# show full description



## jeffw_00 (Sep 19, 2000)

In the program description screen, the program description is often slightly truncated, you have to press the info button (2nd from top right on remote) to get the entire description.

For the original Tivo, this made sense, because giving more room to the program description would have taken away room from the bottom part of the screen, where all 5 possible options were listed.

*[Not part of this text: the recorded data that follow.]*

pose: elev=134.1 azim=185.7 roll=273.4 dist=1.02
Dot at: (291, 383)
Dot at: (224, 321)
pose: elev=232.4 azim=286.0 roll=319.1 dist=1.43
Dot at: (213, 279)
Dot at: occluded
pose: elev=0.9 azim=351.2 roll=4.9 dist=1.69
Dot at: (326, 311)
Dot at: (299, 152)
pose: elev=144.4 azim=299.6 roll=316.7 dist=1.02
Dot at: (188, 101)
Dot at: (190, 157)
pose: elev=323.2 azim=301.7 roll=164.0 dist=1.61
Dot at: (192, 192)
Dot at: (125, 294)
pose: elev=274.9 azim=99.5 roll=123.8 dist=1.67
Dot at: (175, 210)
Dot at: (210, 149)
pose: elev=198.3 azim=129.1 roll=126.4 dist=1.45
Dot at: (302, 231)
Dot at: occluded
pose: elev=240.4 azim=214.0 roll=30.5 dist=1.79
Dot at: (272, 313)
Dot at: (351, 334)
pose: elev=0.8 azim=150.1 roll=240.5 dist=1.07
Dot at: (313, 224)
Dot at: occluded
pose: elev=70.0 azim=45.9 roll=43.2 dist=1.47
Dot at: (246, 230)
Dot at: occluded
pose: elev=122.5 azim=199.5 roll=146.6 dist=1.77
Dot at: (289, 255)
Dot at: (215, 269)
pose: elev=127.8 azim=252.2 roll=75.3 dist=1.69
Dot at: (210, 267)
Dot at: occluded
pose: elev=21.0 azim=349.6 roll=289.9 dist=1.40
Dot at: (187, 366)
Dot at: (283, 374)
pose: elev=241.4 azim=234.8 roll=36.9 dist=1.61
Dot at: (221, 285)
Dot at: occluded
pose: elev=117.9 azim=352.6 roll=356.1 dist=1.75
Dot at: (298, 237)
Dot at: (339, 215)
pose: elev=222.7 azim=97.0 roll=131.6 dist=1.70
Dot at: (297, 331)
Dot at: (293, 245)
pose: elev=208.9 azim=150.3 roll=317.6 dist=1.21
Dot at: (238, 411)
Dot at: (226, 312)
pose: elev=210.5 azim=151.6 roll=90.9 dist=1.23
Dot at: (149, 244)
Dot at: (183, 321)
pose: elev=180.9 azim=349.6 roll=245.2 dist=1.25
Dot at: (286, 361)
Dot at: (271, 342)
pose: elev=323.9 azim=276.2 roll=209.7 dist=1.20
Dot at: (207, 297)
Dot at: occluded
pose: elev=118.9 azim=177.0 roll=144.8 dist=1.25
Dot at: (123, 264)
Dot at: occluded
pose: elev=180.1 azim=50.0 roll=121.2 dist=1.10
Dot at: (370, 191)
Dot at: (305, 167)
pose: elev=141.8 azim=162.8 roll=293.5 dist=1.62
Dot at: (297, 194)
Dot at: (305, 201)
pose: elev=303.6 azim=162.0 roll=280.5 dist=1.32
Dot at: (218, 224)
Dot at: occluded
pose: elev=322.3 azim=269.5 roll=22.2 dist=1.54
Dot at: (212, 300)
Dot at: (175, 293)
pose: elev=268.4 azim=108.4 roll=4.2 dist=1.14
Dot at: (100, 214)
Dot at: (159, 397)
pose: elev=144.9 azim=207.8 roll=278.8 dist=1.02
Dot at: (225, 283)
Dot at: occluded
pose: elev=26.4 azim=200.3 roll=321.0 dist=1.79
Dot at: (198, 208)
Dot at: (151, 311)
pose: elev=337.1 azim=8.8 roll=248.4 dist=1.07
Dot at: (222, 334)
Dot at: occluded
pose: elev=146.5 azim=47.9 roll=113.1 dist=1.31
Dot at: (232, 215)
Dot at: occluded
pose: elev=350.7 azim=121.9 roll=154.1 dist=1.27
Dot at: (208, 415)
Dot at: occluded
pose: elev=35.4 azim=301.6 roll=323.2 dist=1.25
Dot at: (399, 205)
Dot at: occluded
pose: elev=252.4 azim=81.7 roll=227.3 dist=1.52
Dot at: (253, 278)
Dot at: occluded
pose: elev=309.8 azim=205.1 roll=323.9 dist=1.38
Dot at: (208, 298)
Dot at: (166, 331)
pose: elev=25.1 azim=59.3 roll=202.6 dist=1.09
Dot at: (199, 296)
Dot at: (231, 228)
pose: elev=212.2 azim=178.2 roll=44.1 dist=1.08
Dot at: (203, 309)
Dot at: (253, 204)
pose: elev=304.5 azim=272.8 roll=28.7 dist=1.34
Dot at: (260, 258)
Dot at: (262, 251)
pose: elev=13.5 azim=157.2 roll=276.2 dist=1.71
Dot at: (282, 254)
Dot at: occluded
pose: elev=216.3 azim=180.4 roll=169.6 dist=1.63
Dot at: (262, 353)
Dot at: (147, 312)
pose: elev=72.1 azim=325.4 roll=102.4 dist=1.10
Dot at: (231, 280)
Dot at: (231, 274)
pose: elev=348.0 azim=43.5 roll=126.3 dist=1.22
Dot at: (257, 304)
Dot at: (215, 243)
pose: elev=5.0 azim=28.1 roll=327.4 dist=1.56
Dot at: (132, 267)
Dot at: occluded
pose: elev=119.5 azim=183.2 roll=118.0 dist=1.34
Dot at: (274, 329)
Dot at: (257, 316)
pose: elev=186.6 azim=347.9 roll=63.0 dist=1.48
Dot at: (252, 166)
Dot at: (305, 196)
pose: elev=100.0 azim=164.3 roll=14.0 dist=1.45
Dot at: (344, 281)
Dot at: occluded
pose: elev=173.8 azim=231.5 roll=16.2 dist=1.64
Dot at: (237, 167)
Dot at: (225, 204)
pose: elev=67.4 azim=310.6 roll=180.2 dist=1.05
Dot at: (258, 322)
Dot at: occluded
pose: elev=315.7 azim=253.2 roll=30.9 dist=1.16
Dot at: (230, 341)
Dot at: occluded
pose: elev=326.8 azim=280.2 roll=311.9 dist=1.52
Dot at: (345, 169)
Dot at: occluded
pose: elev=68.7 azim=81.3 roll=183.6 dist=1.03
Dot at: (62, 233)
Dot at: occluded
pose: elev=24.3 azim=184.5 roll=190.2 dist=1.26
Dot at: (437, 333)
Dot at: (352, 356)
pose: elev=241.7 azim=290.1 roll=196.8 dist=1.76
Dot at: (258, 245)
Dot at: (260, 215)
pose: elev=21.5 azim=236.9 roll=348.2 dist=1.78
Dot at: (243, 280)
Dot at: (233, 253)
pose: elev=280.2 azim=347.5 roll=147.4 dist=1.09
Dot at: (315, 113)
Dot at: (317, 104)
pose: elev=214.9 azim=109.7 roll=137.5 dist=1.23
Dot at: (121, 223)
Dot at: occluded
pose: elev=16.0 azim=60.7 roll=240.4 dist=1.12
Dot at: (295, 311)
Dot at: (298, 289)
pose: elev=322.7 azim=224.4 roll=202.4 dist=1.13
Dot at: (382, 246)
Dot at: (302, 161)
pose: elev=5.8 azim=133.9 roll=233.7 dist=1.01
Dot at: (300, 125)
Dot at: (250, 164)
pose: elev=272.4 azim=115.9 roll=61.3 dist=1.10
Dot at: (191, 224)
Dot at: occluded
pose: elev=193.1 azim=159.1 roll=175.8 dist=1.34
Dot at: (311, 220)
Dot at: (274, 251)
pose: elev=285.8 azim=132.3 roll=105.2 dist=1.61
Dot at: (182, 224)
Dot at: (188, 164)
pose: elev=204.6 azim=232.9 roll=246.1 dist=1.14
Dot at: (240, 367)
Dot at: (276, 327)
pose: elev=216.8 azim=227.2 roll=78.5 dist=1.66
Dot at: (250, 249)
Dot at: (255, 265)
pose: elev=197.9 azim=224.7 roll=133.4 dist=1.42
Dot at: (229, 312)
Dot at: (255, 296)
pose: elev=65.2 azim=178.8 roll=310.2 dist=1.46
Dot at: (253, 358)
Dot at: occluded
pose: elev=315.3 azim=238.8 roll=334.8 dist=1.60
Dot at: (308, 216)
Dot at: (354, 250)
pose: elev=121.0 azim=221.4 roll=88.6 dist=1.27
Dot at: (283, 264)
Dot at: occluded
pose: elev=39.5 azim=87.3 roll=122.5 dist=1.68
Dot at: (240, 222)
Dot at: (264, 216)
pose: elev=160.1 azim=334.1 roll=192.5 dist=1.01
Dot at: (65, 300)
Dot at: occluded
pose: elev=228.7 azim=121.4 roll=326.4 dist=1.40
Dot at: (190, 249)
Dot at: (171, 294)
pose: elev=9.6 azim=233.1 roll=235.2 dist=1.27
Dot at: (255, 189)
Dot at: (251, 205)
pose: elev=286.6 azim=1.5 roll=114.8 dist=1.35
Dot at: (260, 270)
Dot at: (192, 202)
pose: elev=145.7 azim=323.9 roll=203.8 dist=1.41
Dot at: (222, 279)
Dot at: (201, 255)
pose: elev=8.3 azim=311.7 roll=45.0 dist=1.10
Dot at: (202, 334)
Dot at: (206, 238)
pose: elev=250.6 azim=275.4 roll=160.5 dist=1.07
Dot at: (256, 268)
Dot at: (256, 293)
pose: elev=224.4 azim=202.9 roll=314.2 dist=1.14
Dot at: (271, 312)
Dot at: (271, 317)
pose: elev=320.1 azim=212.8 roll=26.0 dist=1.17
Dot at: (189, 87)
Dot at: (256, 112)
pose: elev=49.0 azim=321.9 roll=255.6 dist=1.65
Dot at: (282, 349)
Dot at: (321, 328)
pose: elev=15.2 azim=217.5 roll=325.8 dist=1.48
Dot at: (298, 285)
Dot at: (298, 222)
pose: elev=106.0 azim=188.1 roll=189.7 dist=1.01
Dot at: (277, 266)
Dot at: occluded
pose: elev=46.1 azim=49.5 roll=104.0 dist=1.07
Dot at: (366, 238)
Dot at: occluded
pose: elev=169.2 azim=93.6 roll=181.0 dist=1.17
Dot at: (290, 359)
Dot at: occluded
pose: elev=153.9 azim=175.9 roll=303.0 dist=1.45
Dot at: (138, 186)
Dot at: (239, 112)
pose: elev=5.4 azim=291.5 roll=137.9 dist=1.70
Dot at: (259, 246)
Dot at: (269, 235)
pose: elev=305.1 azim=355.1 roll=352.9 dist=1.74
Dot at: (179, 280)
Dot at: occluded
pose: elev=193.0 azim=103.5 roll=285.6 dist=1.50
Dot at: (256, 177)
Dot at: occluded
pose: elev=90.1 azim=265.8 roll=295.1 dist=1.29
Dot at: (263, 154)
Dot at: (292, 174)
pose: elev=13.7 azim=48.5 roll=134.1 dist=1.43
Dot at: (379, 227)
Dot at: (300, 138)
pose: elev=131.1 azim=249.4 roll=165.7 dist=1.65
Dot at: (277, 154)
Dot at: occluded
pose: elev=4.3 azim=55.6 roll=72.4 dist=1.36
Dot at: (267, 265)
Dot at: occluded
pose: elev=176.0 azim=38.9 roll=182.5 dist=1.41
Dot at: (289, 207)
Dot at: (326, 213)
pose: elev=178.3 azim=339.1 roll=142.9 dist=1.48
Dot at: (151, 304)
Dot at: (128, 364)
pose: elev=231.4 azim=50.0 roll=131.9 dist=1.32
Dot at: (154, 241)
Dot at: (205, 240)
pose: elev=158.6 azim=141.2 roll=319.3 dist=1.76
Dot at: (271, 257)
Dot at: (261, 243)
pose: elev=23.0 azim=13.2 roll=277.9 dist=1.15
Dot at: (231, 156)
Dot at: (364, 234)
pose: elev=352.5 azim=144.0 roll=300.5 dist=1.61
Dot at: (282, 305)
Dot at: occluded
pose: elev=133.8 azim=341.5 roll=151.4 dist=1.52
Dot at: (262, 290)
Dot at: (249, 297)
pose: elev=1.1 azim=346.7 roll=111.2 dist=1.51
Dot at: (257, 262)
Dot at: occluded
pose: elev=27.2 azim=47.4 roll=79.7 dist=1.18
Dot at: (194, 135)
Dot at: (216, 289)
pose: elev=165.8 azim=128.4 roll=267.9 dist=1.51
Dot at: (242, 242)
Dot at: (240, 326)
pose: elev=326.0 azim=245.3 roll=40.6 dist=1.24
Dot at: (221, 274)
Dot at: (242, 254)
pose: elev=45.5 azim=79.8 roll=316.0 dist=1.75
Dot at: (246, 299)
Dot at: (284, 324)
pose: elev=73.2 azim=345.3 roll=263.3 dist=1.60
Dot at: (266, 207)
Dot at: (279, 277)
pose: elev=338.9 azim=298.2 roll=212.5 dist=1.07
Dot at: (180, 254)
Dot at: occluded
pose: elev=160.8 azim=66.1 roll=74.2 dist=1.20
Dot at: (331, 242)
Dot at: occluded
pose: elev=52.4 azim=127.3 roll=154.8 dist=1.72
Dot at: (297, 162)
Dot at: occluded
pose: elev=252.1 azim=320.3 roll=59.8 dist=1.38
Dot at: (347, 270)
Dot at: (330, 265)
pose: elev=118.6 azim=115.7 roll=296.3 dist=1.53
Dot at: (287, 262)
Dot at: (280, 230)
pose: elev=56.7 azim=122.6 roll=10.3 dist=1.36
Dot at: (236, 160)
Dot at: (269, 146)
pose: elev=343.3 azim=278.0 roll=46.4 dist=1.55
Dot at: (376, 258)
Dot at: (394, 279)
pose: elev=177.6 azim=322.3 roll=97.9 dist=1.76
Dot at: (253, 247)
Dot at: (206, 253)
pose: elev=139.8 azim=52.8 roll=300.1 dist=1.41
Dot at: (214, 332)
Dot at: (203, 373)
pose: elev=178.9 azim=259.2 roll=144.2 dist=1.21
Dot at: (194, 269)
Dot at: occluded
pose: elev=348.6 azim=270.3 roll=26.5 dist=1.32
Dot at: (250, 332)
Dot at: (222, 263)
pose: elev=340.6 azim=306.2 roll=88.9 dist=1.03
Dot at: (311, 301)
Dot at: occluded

Now, in 2009, there are more than 5 options. The top 4 are listed and the 5th is "more options". How about moving option 4 into the "more options" menu and creating one more line so that I can see the complete program description. Descriptions seem to be getting longer and I'm having to go to a 2nd screen for every program.

/j


----------



## stevewjackson (Nov 2, 2007)

jeffw_00 said:


> In the program description screen, the program description is often slightly truncated, you have to press the info button (2nd from top right on remote) to get the entire description.
> 
> For the original Tivo, this made sense, because giving more room to the program description would have taken away room from the bottom part of the screen, where all 5 possible options were listed.
> 
> ...


I'm inclined to agree, but the problem goes even further than that. To begin with, I occasionally peruse the Guide and find that it too often has insufficient space for the entire description. The only solution is to move to the right and select it, then go into the Season Pass and Other Options thing and *then* use the Info button. Then there's the new TiVo Search feature, which doesn't even show many details about the current program being watched, and that's nearly always when I visit it by using the "More Info" item from the pause.

It would certainly be nice to make better use of the screen real estate.


----------